**Required action**
Only the lines that hold the word "were" are wanted from this listing.

**Extracted entries**
··········

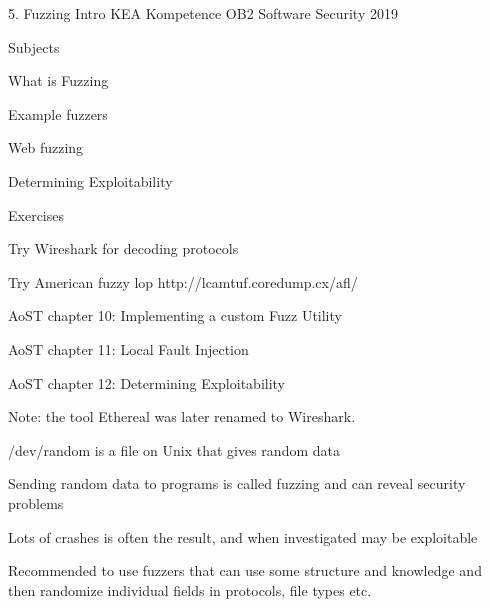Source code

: \documentclass[Screen16to9,17pt]{foils}
\begin{document}
\mytitlepage
{5. Fuzzing Intro}
{KEA Kompetence OB2 Software Security 2019}


\begin{list1}
\item Subjects
\begin{list2}
\item What is Fuzzing
\item Example fuzzers
\item Web fuzzing
\item Determining Exploitability
\end{list2}
\item Exercises
\begin{list2}
\item Try Wireshark for decoding protocols
\item Try American fuzzy lop http://lcamtuf.coredump.cx/afl/
\end{list2}
\end{list1}


\begin{list1}
\item AoST chapter 10: Implementing a custom Fuzz Utility
\item AoST chapter 11: Local Fault Injection
\item AoST chapter 12: Determining Exploitability
\end{list1}

Note: the tool Ethereal was later renamed to Wireshark.



\begin{list1}
\item /dev/random is a file on Unix that gives random data
\item Sending random data to programs is called fuzzing and can reveal security problems
\item Lots of crashes is often the result, and when investigated may be exploitable
\item Recommended to use fuzzers that can use some structure and knowledge and then randomize individual fields in protocols, file types etc.
\end{list1}

\end{document}
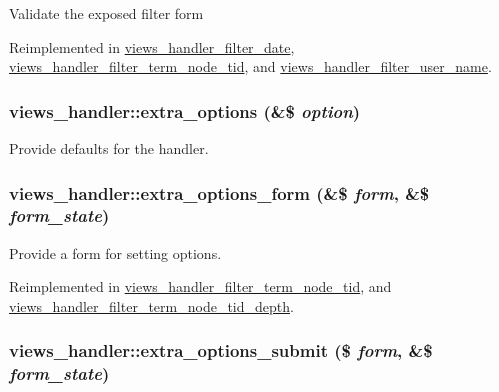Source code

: Validate the exposed filter form 

Reimplemented in \hyperlink{classviews__handler__filter__date_0146f5fd6dee328506fc6f29006eb401}{views\_\-handler\_\-filter\_\-date}, \hyperlink{classviews__handler__filter__term__node__tid_b0c4583fea802e86c84fabafc4768074}{views\_\-handler\_\-filter\_\-term\_\-node\_\-tid}, and \hyperlink{classviews__handler__filter__user__name_3510a0e9b2c5fea7460a42049e0a58c0}{views\_\-handler\_\-filter\_\-user\_\-name}.\hypertarget{classviews__handler_0299b8b2ba70379a5aca4ddb5b8d95b4}{
\subsubsection[{extra\_\-options}]{\setlength{\rightskip}{0pt plus 5cm}views\_\-handler::extra\_\-options (\&\$ {\em option})}}
\label{classviews__handler_0299b8b2ba70379a5aca4ddb5b8d95b4}


Provide defaults for the handler. \hypertarget{classviews__handler_0eed1d12c47d60190f59e135d962719e}{
\subsubsection[{extra\_\-options\_\-form}]{\setlength{\rightskip}{0pt plus 5cm}views\_\-handler::extra\_\-options\_\-form (\&\$ {\em form}, \/  \&\$ {\em form\_\-state})}}
\label{classviews__handler_0eed1d12c47d60190f59e135d962719e}


Provide a form for setting options. 

Reimplemented in \hyperlink{classviews__handler__filter__term__node__tid_df599d1bef08003b1b734dfd397030a6}{views\_\-handler\_\-filter\_\-term\_\-node\_\-tid}, and \hyperlink{classviews__handler__filter__term__node__tid__depth_704c5e42a5a41ee12bd01b1b153431e4}{views\_\-handler\_\-filter\_\-term\_\-node\_\-tid\_\-depth}.\hypertarget{classviews__handler_ca642bf4dff25e0d49f7fca65bb97f77}{
\subsubsection[{extra\_\-options\_\-submit}]{\setlength{\rightskip}{0pt plus 5cm}views\_\-handler::extra\_\-options\_\-submit (\$ {\em form}, \/  \&\$ {\em form\_\-state})}}
\label{classviews__handler_ca642bf4dff25e0d49f7fca65bb97f77}


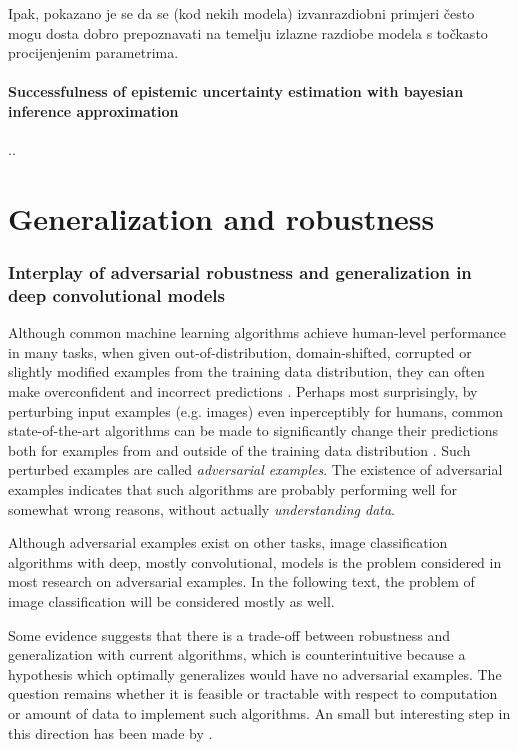 \documentclass{article}
\begin{document}
Ipak, pokazano je se da se (kod nekih modela) izvanrazdiobni primjeri često mogu dosta dobro prepoznavati na temelju izlazne razdiobe modela s točkasto procijenjenim parametrima. 


\subsection{Successfulness of epistemic uncertainty estimation with bayesian inference approximation}



\newpage.\newpage.\newpage
\newpage




\part{Generalization and robustness}



\section{Interplay of adversarial robustness and generalization in deep convolutional models}

Although common machine learning algorithms achieve human-level performance in many tasks, when given out-of-distribution, domain-shifted, corrupted or slightly modified examples from the training data distribution, they can often make overconfident and incorrect predictions \citep{Hendrycks:2016:BDMOODE,Ganin:2015:UDAB,Nguyen:2015:DNNEFHCPUI,Hendrycks:2019:BNNRCCP,Engstrom:2017:RTSFCST,Szegedy:2013:IPNN}. Perhaps most surprisingly, by perturbing input examples (e.g. images) even inperceptibly for humans, common state-of-the-art algorithms can be made to significantly change their predictions both for examples from and outside of the training data distribution \citep{Szegedy:2013:IPNN, Goodfellow:2014:EHAE}. Such perturbed examples are called \textit{adversarial examples}. The existence of adversarial examples indicates that such algorithms are probably performing well for somewhat wrong reasons, without actually \textit{understanding data}.

Although adversarial examples exist on other tasks, image classification algorithms with deep, mostly convolutional, models is the problem considered in most research on adversarial examples. In the following text, the problem of image classification will be considered mostly as well.

Some evidence suggests that there is a trade-off between robustness and generalization \citep{Tsipras:2018:RMBOA,Madry:2017:TDLMRAA,Su:2018:IRTCOACSRDICM} with current algorithms, which is counterintuitive because a hypothesis which optimally generalizes would have no adversarial examples. The question remains whether it is feasible or tractable with respect to computation or amount of data to implement such algorithms. An small but interesting step in this direction has been made by \citep{Stutz:2018:DARG}.
\end{document}
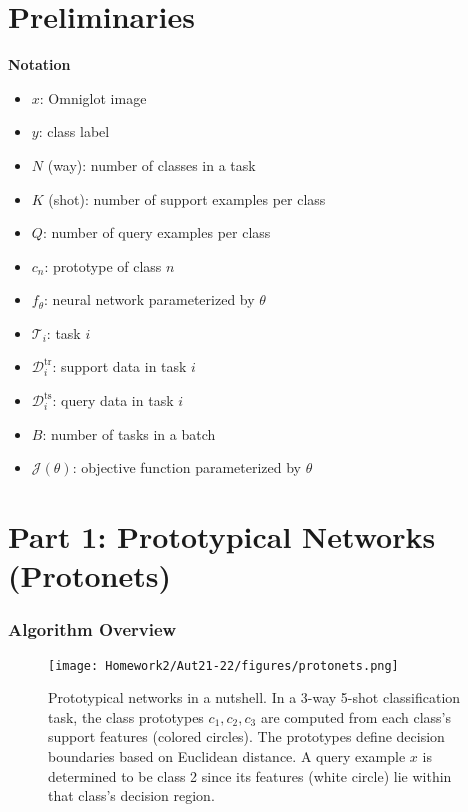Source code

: \documentclass[12pt]{article}
\newcommand{\task}{\mathcal{T}}
\newcommand{\supportdata}{\mathcal{D}^\mathrm{tr}}
\newcommand{\querydata}{\mathcal{D}^\mathrm{ts}}
\begin{document}
\section*{Preliminaries}
\textbf{Notation}
\begin{itemize}
    \item $x$: Omniglot image
    \item $y$: class label
    \item $N$ (way): number of classes in a task
    \item $K$ (shot): number of support examples per class
    \item $Q$: number of query examples per class
    \item $c_n$: prototype of class $n$
    \item $f_\theta$: neural network parameterized by $\theta$
    \item $\task_i$: task $i$
    \item $\supportdata_i$: support data in task $i$
    \item $\querydata_i$: query data in task $i$
    \item $B$: number of tasks in a batch
    \item $\mathcal{J}(\theta)$: objective function parameterized by $\theta$
\end{itemize}




\newpage
\section*{Part 1: Prototypical Networks (Protonets)~\cite{prototypical}}

\subsubsection*{Algorithm Overview}
\begin{figure}[H]
\centering
\texttt{[image: Homework2/Aut21-22/figures/protonets.png]}
\vspace{-3mm}
\caption{Prototypical networks in a nutshell. In a 3-way 5-shot classification task, the class prototypes $c_1, c_2, c_3$ are computed from each class's support features (colored circles). The prototypes define decision boundaries based on Euclidean distance. A query example $x$ is determined to be class 2 since its features (white circle) lie within that class's decision region.}
\label{fig:protonet}
\end{figure}
\end{document}
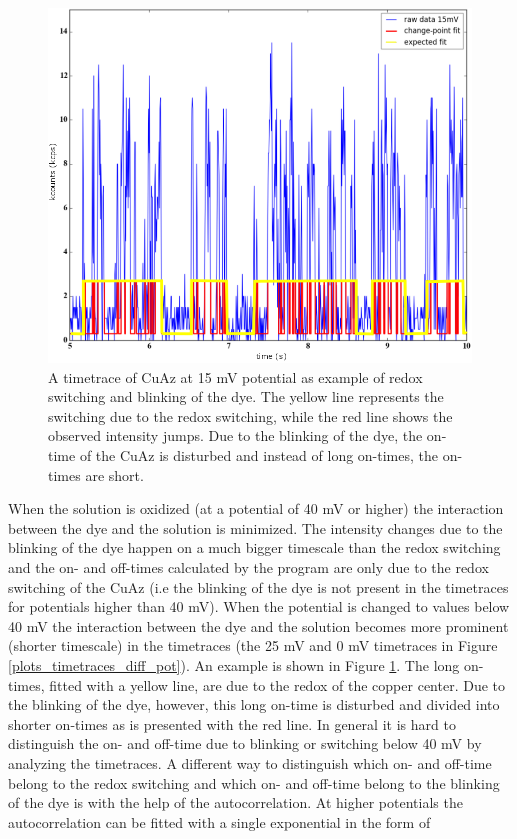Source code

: \documentclass[twoside,single]{lion-msc}
\begin{document}
\begin{figure}[ht!]
\centering
\includegraphics[width=\textwidth]{expected_fits}
\caption{A timetrace of CuAz at 15 mV potential as example of redox switching and blinking of the dye. The yellow line represents the switching due to the redox switching, while the red line shows the observed intensity jumps. Due to the blinking of the dye, the on-time of the CuAz is disturbed and instead of long on-times, the on-times are short.}
\label{expected_fit}
\end{figure}
When the solution is oxidized (at a potential of 40 mV or higher) the interaction between the dye and the solution is minimized. The intensity changes due to the blinking of the dye happen on a much bigger timescale than the redox switching and the on- and off-times calculated by the program are only due to the redox switching of the CuAz (i.e the blinking of the dye is not present in the timetraces for potentials higher than 40 mV). When the potential is changed to values below 40 mV the interaction between the dye and the solution becomes more prominent (shorter timescale) in the timetraces (the 25 mV and 0 mV timetraces in Figure \ref{plots_timetraces_diff_pot}). An example is shown in Figure \ref{expected_fit}. The long on-times, fitted with a yellow line, are due to the redox of the copper center. Due to the blinking of the dye, however, this long on-time is disturbed and divided into shorter on-times as is presented with the red line. In general it is hard to distinguish the on- and off-time due to blinking or switching below 40 mV by analyzing the timetraces.  A different way to distinguish which on- and off-time belong to the redox switching and which on- and off-time belong to the blinking of the dye is with the help of the autocorrelation. At higher potentials the autocorrelation can be fitted with a single exponential in the form of
\end{document}
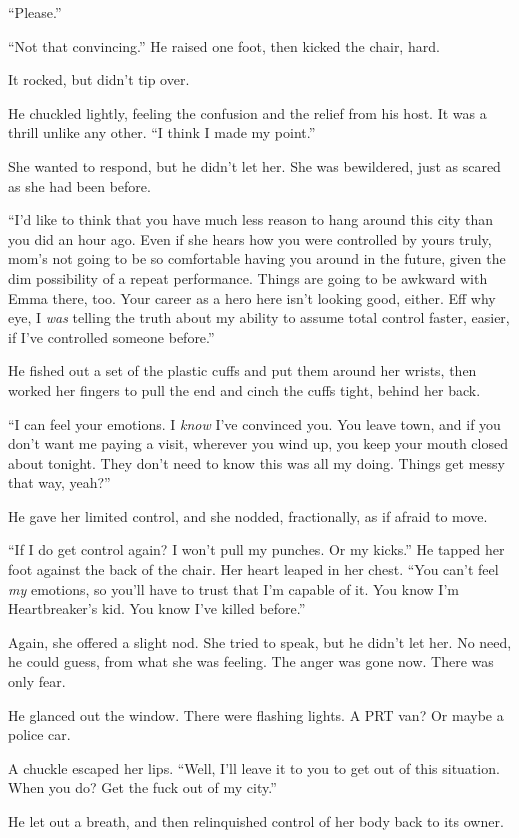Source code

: ``Please.''



``Not that convincing.''  He raised one foot, then kicked the chair, hard.



It rocked, but didn't tip over.



He chuckled lightly, feeling the confusion and the relief from his host.  It was a thrill unlike any other.  ``I think I made my point.''



She wanted to respond, but he didn't let her.  She was bewildered, just as scared as she had been before.



``I'd like to think that you have much less reason to hang around this city than you did an hour ago.  Even if she hears how you were controlled by yours truly, mom's not going to be so comfortable having you around in the future, given the dim possibility of a repeat performance.  Things are going to be awkward with Emma there, too.  Your career as a hero here isn't looking good, either.  Eff why eye, I \emph{was} telling the truth about my ability to assume total control faster, easier, if I've controlled someone before.''



He fished out a set of the plastic cuffs and put them around her wrists, then worked her fingers to pull the end and cinch the cuffs tight, behind her back.



``I can feel your emotions.  I \emph{know} I've convinced you.  You leave town, and if you don't want me paying a visit, wherever you wind up, you keep your mouth closed about tonight.  They don't need to know this was all my doing.  Things get messy that way, yeah?''



He gave her limited control, and she nodded, fractionally, as if afraid to move.



``If I do get control again?  I won't pull my punches.  Or my kicks.''  He tapped her foot against the back of the chair.  Her heart leaped in her chest.  ``You can't feel \emph{my }emotions, so you'll have to trust that I'm capable of it.  You know I'm Heartbreaker's kid.  You know I've killed before.''



Again, she offered a slight nod.  She tried to speak, but he didn't let her.  No need, he could guess, from what she was feeling.  The anger was gone now.  There was only fear.



He glanced out the window.  There were flashing lights.  A PRT van?  Or maybe a police car.



A chuckle escaped her lips.  ``Well, I'll leave it to you to get out of this situation.  When you do?  Get the fuck out of my city.''



He let out a breath, and then relinquished control of her body back to its owner.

··········

**Reply to the task**
``I'd like to think that you have much less reason to hang around this city than you did an hour ago.  Even if she hears how you were controlled by yours truly, mom's not going to be so comfortable having you around in the future, given the dim possibility of a repeat performance.  Things are going to be awkward with Emma there, too.  Your career as a hero here isn't looking good, either.  Eff why eye, I \emph{was} telling the truth about my ability to assume total control faster, easier, if I've controlled someone before.''
He glanced out the window.  There were flashing lights.  A PRT van?  Or maybe a police car.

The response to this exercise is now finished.